A Energisa encerrou dezembro de 2025 com consumo consolidado de 3.698 GWh, alta de 3,1% ante dezembro de 2024, e crescimento de 2,2% no 4T25. O desempenho foi puxado por 7 das 9 distribuidoras, com destaque para EMT (+8,8%), ETO (+4,1%) e EPB (+4,0%). Por classe, residencial (+4,2%), rural (+8,5%) e industrial (+2,5%) mais do que compensaram a menor tração do comercial (+1,5%). O boletim credita o avanço a um calendário de leitura 0,3 dia maior, clima mais quente sobretudo em Mato Grosso e Tocantins e novas cargas. Importante: a energia compensada de MMGD (GD II/III) elevou a base comparável; sem essa compensação, o mercado teria caído 1,6% no trimestre e 2,1% no ano. As perdas em 12 meses ficaram estáveis em 12,25% (4T25) no consolidado, com heterogeneidade por concessão.

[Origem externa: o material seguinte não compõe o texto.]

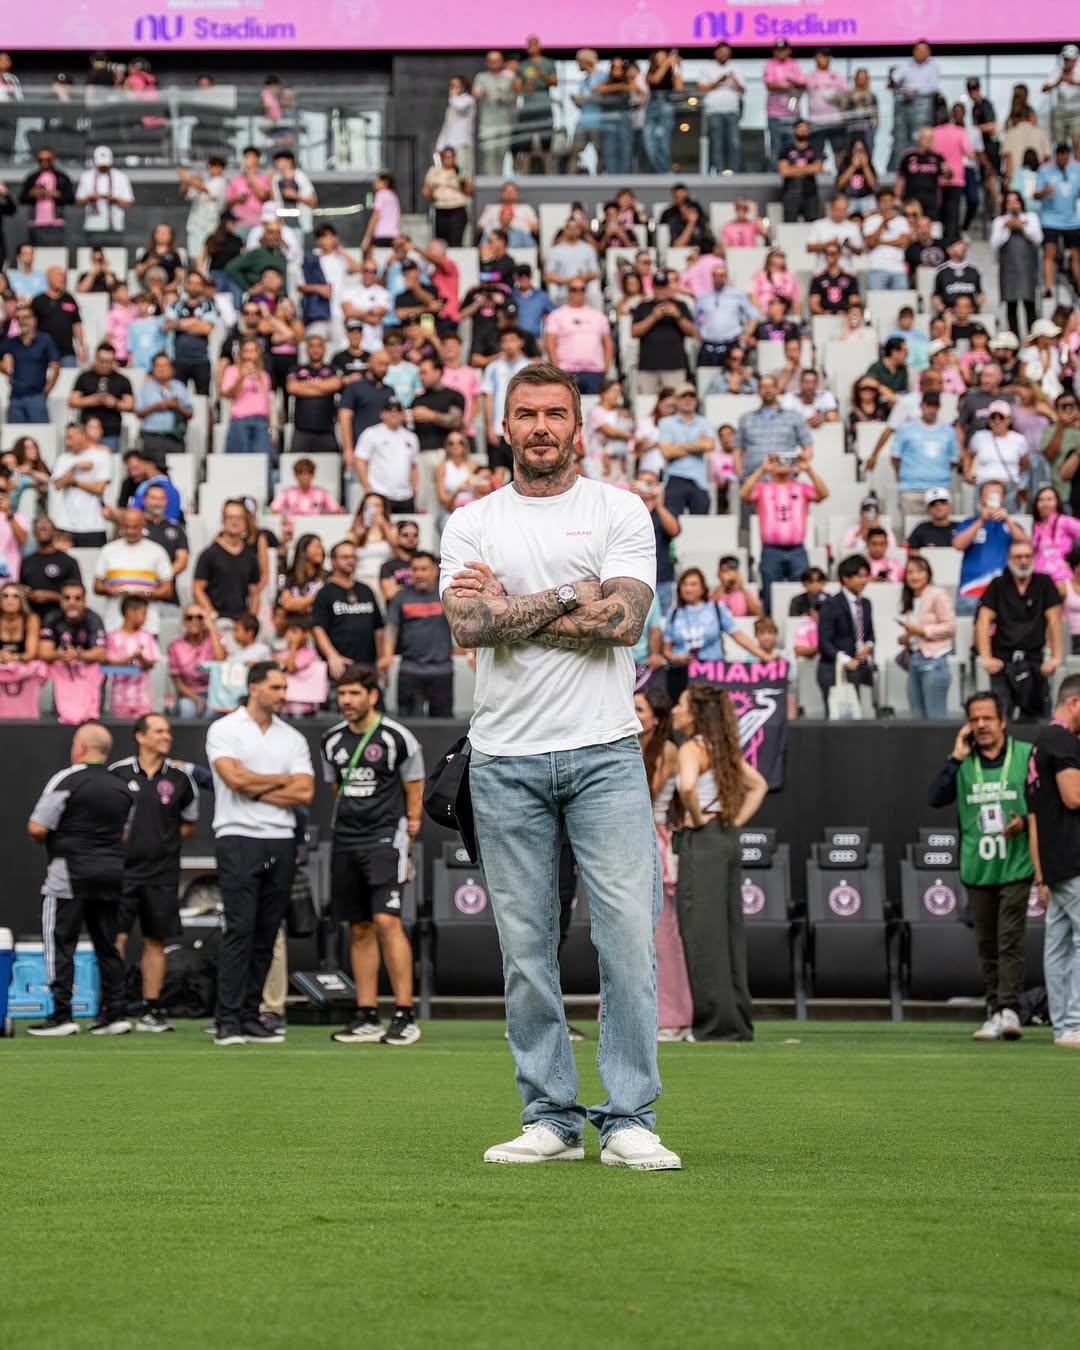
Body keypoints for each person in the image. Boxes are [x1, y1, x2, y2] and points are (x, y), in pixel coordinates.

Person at [439, 360, 681, 1170]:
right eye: (526, 414)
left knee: (627, 941)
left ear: (578, 427)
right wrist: (570, 596)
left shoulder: (621, 509)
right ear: (503, 427)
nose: (541, 427)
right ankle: (548, 1116)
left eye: (554, 414)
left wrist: (514, 609)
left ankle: (629, 1118)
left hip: (605, 751)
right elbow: (468, 627)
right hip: (503, 758)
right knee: (525, 949)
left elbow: (623, 622)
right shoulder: (472, 520)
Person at [205, 663, 315, 1046]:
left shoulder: (292, 737)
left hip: (281, 840)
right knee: (240, 929)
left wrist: (255, 785)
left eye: (285, 686)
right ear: (253, 688)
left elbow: (304, 793)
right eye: (275, 686)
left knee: (267, 932)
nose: (282, 694)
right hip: (237, 837)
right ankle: (228, 1021)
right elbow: (232, 780)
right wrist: (280, 780)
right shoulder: (224, 729)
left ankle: (251, 1014)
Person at [319, 664, 426, 1046]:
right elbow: (337, 787)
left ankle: (404, 1013)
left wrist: (408, 837)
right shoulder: (331, 740)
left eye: (353, 694)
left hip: (385, 837)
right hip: (346, 838)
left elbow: (415, 787)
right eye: (341, 694)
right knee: (359, 925)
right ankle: (366, 1014)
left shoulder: (398, 737)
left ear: (372, 695)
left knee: (386, 921)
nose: (345, 701)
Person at [927, 693, 1034, 1041]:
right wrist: (955, 756)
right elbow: (935, 797)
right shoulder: (963, 762)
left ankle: (1009, 1009)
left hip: (1015, 862)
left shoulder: (1025, 754)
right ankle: (994, 1010)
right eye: (975, 720)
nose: (982, 726)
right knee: (987, 943)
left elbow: (1045, 802)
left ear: (1003, 721)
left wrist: (1027, 825)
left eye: (988, 718)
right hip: (977, 866)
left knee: (1010, 941)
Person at [670, 684, 767, 1041]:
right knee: (728, 931)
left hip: (705, 839)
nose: (675, 711)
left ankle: (715, 1025)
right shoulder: (721, 748)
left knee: (701, 930)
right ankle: (736, 1019)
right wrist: (735, 822)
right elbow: (759, 785)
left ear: (696, 712)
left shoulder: (692, 748)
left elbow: (688, 789)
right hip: (725, 837)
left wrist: (695, 817)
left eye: (680, 704)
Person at [25, 722, 135, 1037]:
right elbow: (125, 833)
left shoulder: (66, 778)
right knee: (108, 946)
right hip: (111, 874)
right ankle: (114, 1015)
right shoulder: (121, 786)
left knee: (59, 942)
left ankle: (61, 1015)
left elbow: (37, 827)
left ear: (81, 748)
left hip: (68, 874)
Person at [108, 714, 198, 1031]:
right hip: (120, 871)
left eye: (168, 731)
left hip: (161, 873)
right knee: (114, 938)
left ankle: (150, 1009)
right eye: (159, 731)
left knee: (155, 941)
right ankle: (113, 1007)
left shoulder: (179, 778)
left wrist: (160, 840)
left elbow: (188, 823)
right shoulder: (116, 774)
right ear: (140, 736)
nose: (166, 736)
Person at [1028, 675, 1080, 1047]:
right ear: (1074, 703)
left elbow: (1034, 817)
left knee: (1058, 944)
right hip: (1074, 857)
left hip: (1055, 861)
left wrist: (1041, 873)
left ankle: (1065, 1026)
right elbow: (1073, 796)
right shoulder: (1061, 740)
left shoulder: (1039, 744)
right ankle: (1074, 1023)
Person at [976, 535, 1062, 721]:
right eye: (1018, 557)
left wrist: (1055, 657)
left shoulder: (1044, 583)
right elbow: (983, 620)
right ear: (1009, 560)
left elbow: (1054, 621)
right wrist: (985, 657)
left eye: (1027, 556)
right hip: (1003, 661)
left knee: (1038, 720)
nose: (1023, 561)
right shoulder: (998, 584)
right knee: (1000, 718)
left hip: (1035, 660)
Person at [740, 452, 829, 614]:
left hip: (797, 550)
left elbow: (823, 494)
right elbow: (743, 494)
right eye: (778, 461)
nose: (782, 464)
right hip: (770, 550)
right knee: (769, 594)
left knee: (804, 593)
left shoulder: (801, 487)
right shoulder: (762, 488)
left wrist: (808, 470)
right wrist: (762, 469)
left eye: (787, 460)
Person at [380, 551, 454, 717]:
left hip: (441, 671)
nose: (419, 574)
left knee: (444, 725)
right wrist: (387, 656)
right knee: (409, 723)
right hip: (410, 671)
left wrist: (471, 652)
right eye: (415, 569)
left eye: (424, 569)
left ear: (435, 570)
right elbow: (391, 627)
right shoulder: (401, 597)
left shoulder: (446, 595)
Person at [311, 541, 385, 683]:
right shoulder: (325, 593)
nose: (350, 560)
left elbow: (378, 628)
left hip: (368, 665)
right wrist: (332, 656)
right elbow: (318, 628)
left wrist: (381, 659)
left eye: (353, 557)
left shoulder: (366, 590)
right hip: (340, 665)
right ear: (333, 561)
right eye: (345, 557)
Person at [93, 506, 172, 637]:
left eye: (135, 527)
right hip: (114, 624)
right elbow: (97, 586)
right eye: (126, 526)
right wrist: (111, 590)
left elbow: (167, 590)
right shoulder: (108, 550)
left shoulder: (157, 551)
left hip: (147, 626)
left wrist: (144, 593)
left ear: (143, 525)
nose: (130, 531)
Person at [898, 555, 956, 719]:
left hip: (934, 661)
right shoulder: (910, 599)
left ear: (928, 574)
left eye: (919, 571)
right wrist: (906, 639)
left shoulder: (938, 594)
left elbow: (950, 627)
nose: (914, 576)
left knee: (936, 718)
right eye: (910, 572)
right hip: (915, 659)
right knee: (917, 719)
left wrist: (922, 631)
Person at [817, 554, 875, 715]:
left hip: (859, 668)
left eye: (865, 576)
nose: (863, 581)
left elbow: (870, 634)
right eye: (858, 576)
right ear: (845, 578)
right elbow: (823, 641)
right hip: (833, 669)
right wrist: (845, 660)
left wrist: (868, 646)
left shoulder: (866, 603)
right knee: (836, 717)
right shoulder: (830, 604)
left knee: (856, 717)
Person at [734, 375, 815, 480]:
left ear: (777, 390)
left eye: (771, 386)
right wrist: (740, 474)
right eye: (764, 387)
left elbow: (808, 447)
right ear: (758, 391)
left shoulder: (794, 416)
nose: (768, 390)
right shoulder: (746, 418)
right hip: (753, 481)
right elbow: (737, 450)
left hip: (784, 480)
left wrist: (797, 469)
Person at [629, 271, 697, 395]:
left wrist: (678, 316)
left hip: (674, 365)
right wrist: (653, 317)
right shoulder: (643, 306)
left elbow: (692, 332)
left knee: (675, 402)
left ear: (668, 287)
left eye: (663, 287)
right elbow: (634, 332)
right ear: (653, 288)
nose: (661, 291)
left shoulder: (680, 306)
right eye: (658, 287)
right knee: (646, 403)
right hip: (648, 366)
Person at [192, 499, 261, 620]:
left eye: (239, 518)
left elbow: (254, 592)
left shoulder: (250, 556)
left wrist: (250, 619)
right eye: (230, 517)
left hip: (241, 624)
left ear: (245, 522)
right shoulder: (209, 554)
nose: (235, 521)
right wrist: (212, 614)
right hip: (215, 622)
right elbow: (197, 589)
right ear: (223, 521)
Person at [991, 190, 1043, 339]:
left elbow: (1038, 238)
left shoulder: (1031, 218)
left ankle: (1032, 338)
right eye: (1009, 201)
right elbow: (994, 244)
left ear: (1021, 203)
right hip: (1009, 269)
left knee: (1030, 304)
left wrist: (1022, 226)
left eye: (1016, 200)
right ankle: (1014, 339)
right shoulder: (999, 221)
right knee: (1011, 304)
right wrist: (1006, 229)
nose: (1013, 204)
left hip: (1027, 268)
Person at [542, 284, 612, 396]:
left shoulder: (598, 315)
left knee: (592, 407)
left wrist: (606, 367)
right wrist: (557, 368)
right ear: (568, 292)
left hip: (594, 371)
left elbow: (607, 343)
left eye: (582, 289)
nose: (578, 292)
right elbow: (550, 343)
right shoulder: (557, 315)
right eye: (574, 289)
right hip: (566, 370)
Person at [656, 383, 714, 517]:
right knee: (671, 523)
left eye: (691, 396)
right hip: (675, 477)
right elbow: (667, 452)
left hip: (699, 480)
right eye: (683, 396)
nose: (688, 400)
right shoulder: (666, 422)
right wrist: (697, 445)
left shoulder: (705, 422)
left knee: (701, 523)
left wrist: (678, 446)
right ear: (676, 400)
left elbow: (709, 446)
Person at [49, 423, 109, 547]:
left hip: (94, 525)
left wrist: (74, 482)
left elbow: (99, 488)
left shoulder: (101, 456)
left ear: (82, 435)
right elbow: (58, 485)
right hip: (66, 525)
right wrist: (74, 467)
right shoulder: (63, 458)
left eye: (70, 437)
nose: (67, 442)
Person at [963, 400, 1029, 513]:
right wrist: (967, 473)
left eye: (1001, 417)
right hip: (984, 487)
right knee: (982, 523)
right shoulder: (979, 437)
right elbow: (968, 455)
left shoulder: (1019, 439)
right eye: (993, 417)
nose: (997, 421)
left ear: (1009, 419)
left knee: (1010, 523)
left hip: (1009, 488)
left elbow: (1024, 464)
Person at [1034, 142, 1080, 298]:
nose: (1063, 161)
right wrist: (1044, 192)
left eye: (1065, 158)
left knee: (1076, 254)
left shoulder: (1077, 168)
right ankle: (1048, 287)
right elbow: (1035, 194)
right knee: (1049, 253)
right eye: (1060, 158)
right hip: (1050, 220)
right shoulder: (1045, 170)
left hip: (1072, 220)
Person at [68, 342, 133, 450]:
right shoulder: (84, 377)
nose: (104, 365)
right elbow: (72, 401)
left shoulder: (122, 380)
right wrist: (93, 400)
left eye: (108, 361)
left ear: (113, 360)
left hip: (111, 431)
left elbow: (130, 405)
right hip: (86, 432)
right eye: (101, 361)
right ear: (96, 358)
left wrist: (114, 403)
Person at [1, 305, 59, 422]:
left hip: (36, 396)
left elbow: (55, 365)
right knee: (14, 436)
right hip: (15, 397)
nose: (22, 321)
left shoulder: (45, 340)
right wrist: (6, 370)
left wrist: (47, 389)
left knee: (40, 435)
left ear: (34, 319)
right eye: (18, 318)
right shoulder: (12, 341)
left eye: (26, 317)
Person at [20, 516, 81, 618]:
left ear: (55, 532)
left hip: (61, 618)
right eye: (39, 525)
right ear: (34, 532)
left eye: (47, 525)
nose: (43, 528)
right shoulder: (26, 561)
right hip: (31, 617)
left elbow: (78, 595)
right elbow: (21, 588)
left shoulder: (69, 561)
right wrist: (25, 593)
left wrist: (50, 596)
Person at [699, 42, 744, 175]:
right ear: (715, 53)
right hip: (714, 111)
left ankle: (733, 172)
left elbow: (743, 90)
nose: (724, 54)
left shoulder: (736, 68)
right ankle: (719, 172)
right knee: (717, 144)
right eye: (721, 52)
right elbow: (701, 89)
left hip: (732, 110)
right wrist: (718, 81)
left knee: (734, 143)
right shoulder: (707, 68)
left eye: (726, 52)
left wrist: (734, 80)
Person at [472, 50, 517, 178]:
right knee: (489, 156)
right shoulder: (481, 77)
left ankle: (500, 184)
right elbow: (476, 93)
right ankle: (490, 186)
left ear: (502, 61)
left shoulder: (509, 77)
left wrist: (502, 98)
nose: (494, 63)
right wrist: (479, 93)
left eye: (496, 60)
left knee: (502, 155)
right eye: (491, 60)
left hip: (504, 123)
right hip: (487, 124)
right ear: (487, 62)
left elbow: (514, 98)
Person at [762, 38, 805, 167]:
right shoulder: (770, 64)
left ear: (789, 51)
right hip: (775, 113)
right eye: (778, 50)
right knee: (776, 144)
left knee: (794, 145)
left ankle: (794, 171)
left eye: (784, 50)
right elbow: (769, 85)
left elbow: (802, 84)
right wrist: (787, 86)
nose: (781, 52)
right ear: (774, 51)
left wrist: (792, 84)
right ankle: (775, 172)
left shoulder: (794, 64)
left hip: (792, 112)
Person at [74, 145, 133, 239]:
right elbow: (78, 202)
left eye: (105, 165)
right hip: (92, 224)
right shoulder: (86, 176)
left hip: (115, 225)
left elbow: (128, 203)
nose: (103, 168)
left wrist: (115, 200)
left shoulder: (121, 177)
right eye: (101, 165)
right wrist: (90, 198)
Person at [862, 189, 912, 291]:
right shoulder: (870, 220)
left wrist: (880, 242)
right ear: (878, 202)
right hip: (877, 267)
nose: (887, 204)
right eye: (883, 201)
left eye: (890, 201)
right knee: (877, 303)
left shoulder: (901, 220)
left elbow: (903, 241)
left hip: (898, 269)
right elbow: (870, 243)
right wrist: (884, 222)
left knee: (900, 303)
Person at [777, 119, 823, 224]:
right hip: (790, 193)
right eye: (800, 128)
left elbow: (817, 168)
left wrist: (793, 169)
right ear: (794, 130)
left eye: (805, 128)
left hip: (810, 193)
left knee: (813, 226)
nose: (803, 131)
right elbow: (784, 171)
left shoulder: (815, 148)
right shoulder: (786, 149)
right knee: (790, 226)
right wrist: (807, 169)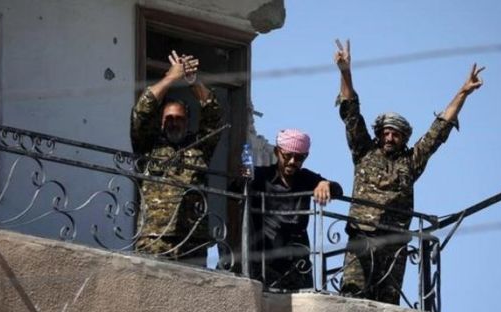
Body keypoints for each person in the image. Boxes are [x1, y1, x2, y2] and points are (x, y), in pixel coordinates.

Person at [334, 39, 484, 304]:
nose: (390, 138)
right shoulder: (364, 152)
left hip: (394, 245)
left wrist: (463, 93)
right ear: (379, 135)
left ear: (404, 138)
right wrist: (345, 72)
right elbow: (351, 113)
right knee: (352, 299)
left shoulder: (410, 162)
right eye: (386, 133)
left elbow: (438, 131)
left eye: (396, 134)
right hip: (362, 237)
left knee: (387, 307)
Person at [131, 50, 222, 267]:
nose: (174, 123)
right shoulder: (148, 145)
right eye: (168, 118)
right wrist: (171, 77)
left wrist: (193, 80)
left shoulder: (200, 148)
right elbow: (141, 111)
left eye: (179, 119)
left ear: (187, 122)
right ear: (161, 121)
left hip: (193, 242)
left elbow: (214, 116)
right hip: (154, 239)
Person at [240, 129, 343, 290]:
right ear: (277, 151)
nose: (292, 162)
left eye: (299, 157)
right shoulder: (261, 176)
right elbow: (234, 191)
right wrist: (243, 180)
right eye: (287, 156)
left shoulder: (306, 178)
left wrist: (325, 183)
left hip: (298, 264)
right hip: (265, 262)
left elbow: (338, 190)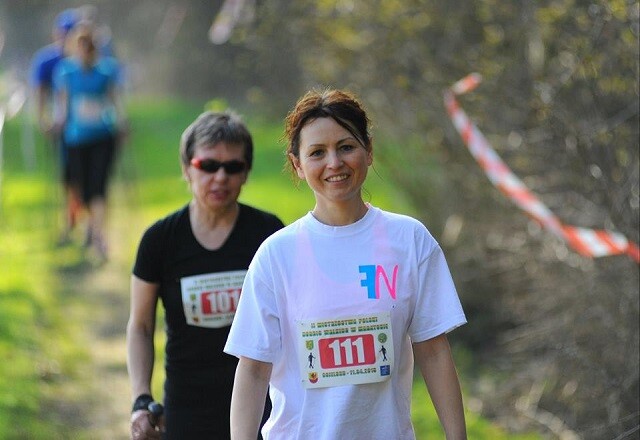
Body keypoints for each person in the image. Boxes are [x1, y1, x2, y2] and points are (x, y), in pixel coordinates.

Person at [225, 89, 468, 439]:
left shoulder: (410, 241)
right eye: (317, 152)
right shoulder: (276, 255)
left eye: (346, 147)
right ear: (297, 164)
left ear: (368, 151)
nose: (334, 163)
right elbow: (253, 369)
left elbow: (433, 351)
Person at [126, 111, 284, 439]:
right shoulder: (159, 240)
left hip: (261, 408)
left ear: (246, 172)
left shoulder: (270, 236)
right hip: (186, 410)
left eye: (233, 167)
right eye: (208, 165)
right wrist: (141, 399)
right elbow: (140, 326)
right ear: (187, 168)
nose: (220, 177)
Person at [52, 21, 126, 260]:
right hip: (76, 139)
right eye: (81, 45)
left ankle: (99, 236)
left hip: (102, 137)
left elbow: (114, 99)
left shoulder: (106, 70)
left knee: (99, 186)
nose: (85, 51)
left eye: (89, 46)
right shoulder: (66, 72)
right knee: (82, 187)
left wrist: (122, 122)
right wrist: (57, 123)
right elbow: (63, 104)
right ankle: (89, 228)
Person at [29, 8, 81, 243]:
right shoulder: (47, 61)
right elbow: (40, 93)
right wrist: (43, 120)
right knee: (67, 176)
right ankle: (70, 220)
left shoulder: (87, 57)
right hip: (61, 128)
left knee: (85, 176)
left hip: (86, 128)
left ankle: (84, 221)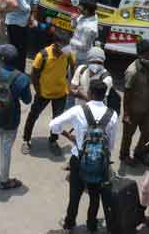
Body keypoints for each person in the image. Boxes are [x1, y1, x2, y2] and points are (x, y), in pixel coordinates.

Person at [50, 79, 118, 234]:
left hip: (78, 159)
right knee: (95, 196)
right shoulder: (112, 115)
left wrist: (69, 136)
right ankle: (92, 225)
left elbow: (53, 125)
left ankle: (69, 224)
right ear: (104, 95)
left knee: (75, 194)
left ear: (90, 93)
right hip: (100, 162)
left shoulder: (78, 110)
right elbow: (111, 145)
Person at [0, 44, 32, 190]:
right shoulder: (21, 78)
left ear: (1, 59)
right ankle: (4, 181)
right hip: (10, 120)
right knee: (5, 149)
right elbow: (28, 100)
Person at [22, 29, 75, 156]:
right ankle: (26, 140)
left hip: (61, 93)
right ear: (56, 44)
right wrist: (38, 91)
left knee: (57, 120)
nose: (67, 47)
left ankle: (53, 141)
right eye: (64, 45)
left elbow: (74, 67)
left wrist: (70, 84)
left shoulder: (68, 53)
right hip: (43, 94)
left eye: (68, 44)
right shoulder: (43, 55)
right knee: (33, 115)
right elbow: (34, 75)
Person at [120, 39, 149, 167]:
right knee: (128, 135)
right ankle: (124, 155)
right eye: (148, 53)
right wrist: (126, 114)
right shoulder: (132, 71)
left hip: (148, 107)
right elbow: (126, 95)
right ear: (140, 54)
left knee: (148, 132)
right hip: (133, 110)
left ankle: (139, 152)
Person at [70, 0, 99, 66]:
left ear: (86, 10)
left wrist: (70, 41)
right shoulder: (88, 15)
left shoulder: (89, 28)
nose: (78, 7)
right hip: (74, 52)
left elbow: (83, 45)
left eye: (80, 6)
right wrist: (73, 19)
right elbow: (74, 26)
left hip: (80, 58)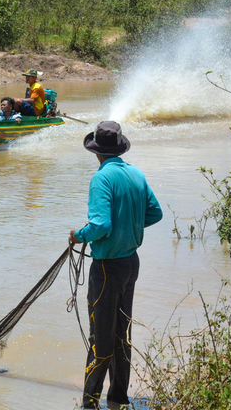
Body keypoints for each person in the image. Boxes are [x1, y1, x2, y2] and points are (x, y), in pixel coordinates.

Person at [68, 121, 163, 409]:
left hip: (107, 267)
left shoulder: (101, 179)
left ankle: (89, 402)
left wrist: (78, 235)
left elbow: (100, 225)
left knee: (101, 335)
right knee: (122, 332)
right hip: (130, 264)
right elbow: (155, 213)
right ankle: (119, 398)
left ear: (96, 151)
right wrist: (129, 226)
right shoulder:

Este avanço consolida a retomada de volumes relatada em novembro, com residencial aquecido e compensação de GD em forte expansão, sinalizando que o 4T25 combinou demanda climática favorável, crescimento da base e ganho de previsibilidade operacional. O recorte por classe em dezembro confirma a tração de residenciais e a resiliência industrial ligada à cadeia de alimentos (com EMT, ESE e EAC como destaques), enquanto o comercial foi influenciado por EPB e ERO. Ao mesmo tempo, o efeito GD segue relevante: amplia a pressão sobre o cativo e reforça o papel da TUSD no mix, tendência que a própria companhia vem enfatizando. Na granularidade regulatória-operacional, a estabilidade das perdas no consolidado e a disciplina por praça preservam o caminho para converter volumes em caixa, mesmo com dispersão entre concessões e diferenças de limites regulatórios.
Em termos estratégicos, a fotografia de dezembro se encaixa numa mudança estrutural do portfólio de receitas: maior peso da TUSD associada ao mercado livre e cativo pressionado pelo avanço da geração distribuída, dinâmica já explicitada na mudança estrutural do mix com TUSD em alta e cativo pressionado pela GD, destacada no boletim de outubro. Isso ajuda a entender por que, apesar do crescimento de 1,4% em 2025 (1,2% incluindo receita não faturada), o contrafactual sem GD mostraria retração: a empresa vem migrando a sensibilidade do resultado do volume faturado no cativo para uma base mais contratada e previsível. Nesse contexto, o desempenho acima da média em EMT, ETO e EPB reforça a lógica de priorização de CAPEX, combate a perdas e calibragem tarifária por praça, enquanto o Norte e o Centro-Oeste respondem mais ao calor e à dinâmica de agro e alimentos, e concessões como ERO e EAC ajustam gradualmente performance e perdas dentro de seus limites regulatórios.
No eixo corporativo, o protagonismo de EMT no trimestre não é acidental: ele dialoga diretamente com a aprovação da reorganização que concentrou a EMT na Rede Energia e simplificou a cadeia societária. Ao alinhar controle, resultado e governança num único nível, a companhia acelera o fluxo de dividendos, ganha agilidade decisória e melhora a alocação de capital para iniciativas que sustentam o crescimento regulado (rede, redução de perdas, novas ligações e qualidade de serviço) nas concessões que mais tracionam volumes. Em suma, os dados preliminares de dezembro ilustram a continuidade da estratégia: volumes normalizados, mix mais previsível e governança simplificada para capturar rapidamente ganhos operacionais — com o detalhamento adicional a ser apresentado no Release de Resultados do trimestre.